───── GIVEN RECORDS

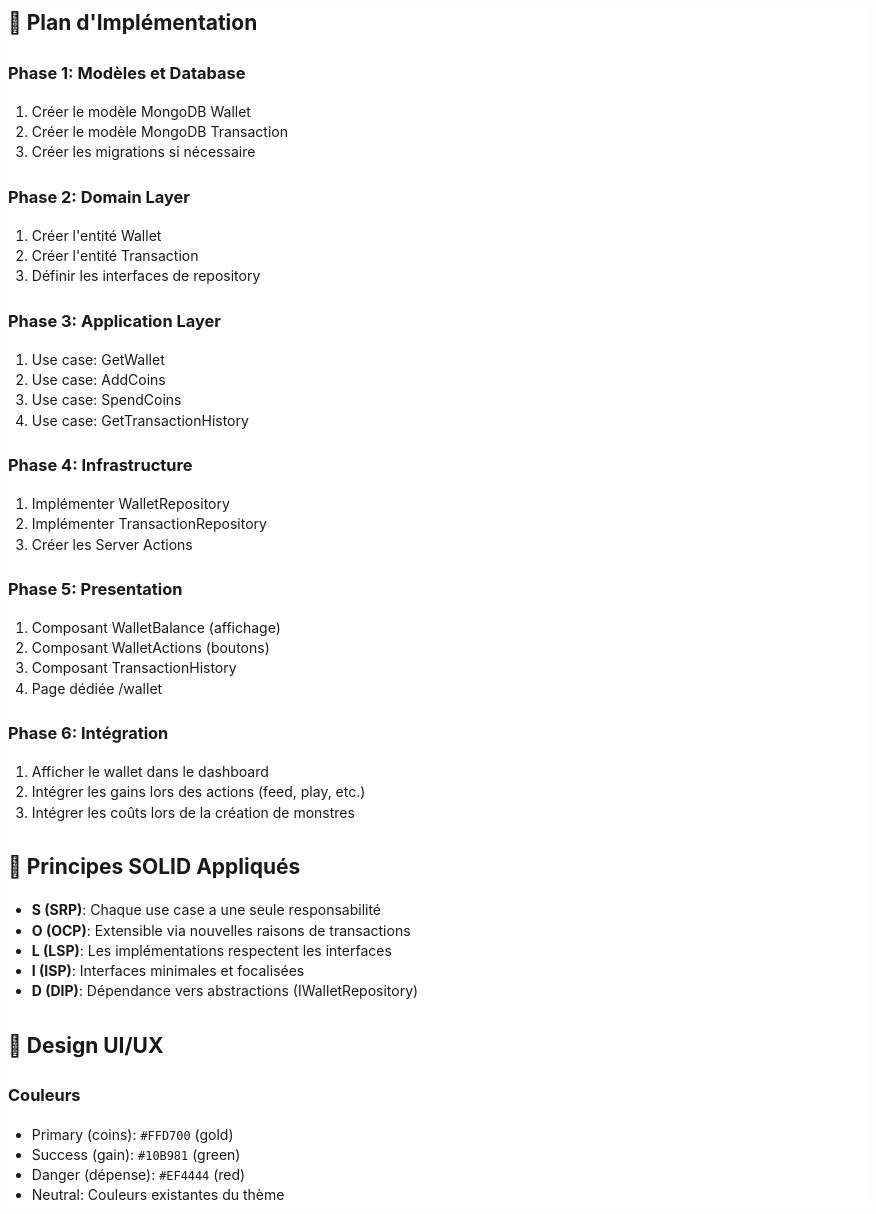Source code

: ## 🚀 Plan d'Implémentation

### Phase 1: Modèles et Database
1. Créer le modèle MongoDB Wallet
2. Créer le modèle MongoDB Transaction
3. Créer les migrations si nécessaire

### Phase 2: Domain Layer
1. Créer l'entité Wallet
2. Créer l'entité Transaction
3. Définir les interfaces de repository

### Phase 3: Application Layer
1. Use case: GetWallet
2. Use case: AddCoins
3. Use case: SpendCoins
4. Use case: GetTransactionHistory

### Phase 4: Infrastructure
1. Implémenter WalletRepository
2. Implémenter TransactionRepository
3. Créer les Server Actions

### Phase 5: Presentation
1. Composant WalletBalance (affichage)
2. Composant WalletActions (boutons)
3. Composant TransactionHistory
4. Page dédiée /wallet

### Phase 6: Intégration
1. Afficher le wallet dans le dashboard
2. Intégrer les gains lors des actions (feed, play, etc.)
3. Intégrer les coûts lors de la création de monstres

## 📐 Principes SOLID Appliqués

- **S (SRP)**: Chaque use case a une seule responsabilité
- **O (OCP)**: Extensible via nouvelles raisons de transactions
- **L (LSP)**: Les implémentations respectent les interfaces
- **I (ISP)**: Interfaces minimales et focalisées
- **D (DIP)**: Dépendance vers abstractions (IWalletRepository)

## 🎨 Design UI/UX

### Couleurs
- Primary (coins): `#FFD700` (gold)
- Success (gain): `#10B981` (green)
- Danger (dépense): `#EF4444` (red)
- Neutral: Couleurs existantes du thème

──────────

All that is wanted is a faithful reproduction of the line above with "1. Composant WalletBalance (affichage)", the line with "### Couleurs", and every line in between.

1. Composant WalletBalance (affichage)
2. Composant WalletActions (boutons)
3. Composant TransactionHistory
4. Page dédiée /wallet

### Phase 6: Intégration
1. Afficher le wallet dans le dashboard
2. Intégrer les gains lors des actions (feed, play, etc.)
3. Intégrer les coûts lors de la création de monstres

## 📐 Principes SOLID Appliqués

- **S (SRP)**: Chaque use case a une seule responsabilité
- **O (OCP)**: Extensible via nouvelles raisons de transactions
- **L (LSP)**: Les implémentations respectent les interfaces
- **I (ISP)**: Interfaces minimales et focalisées
- **D (DIP)**: Dépendance vers abstractions (IWalletRepository)

## 🎨 Design UI/UX

### Couleurs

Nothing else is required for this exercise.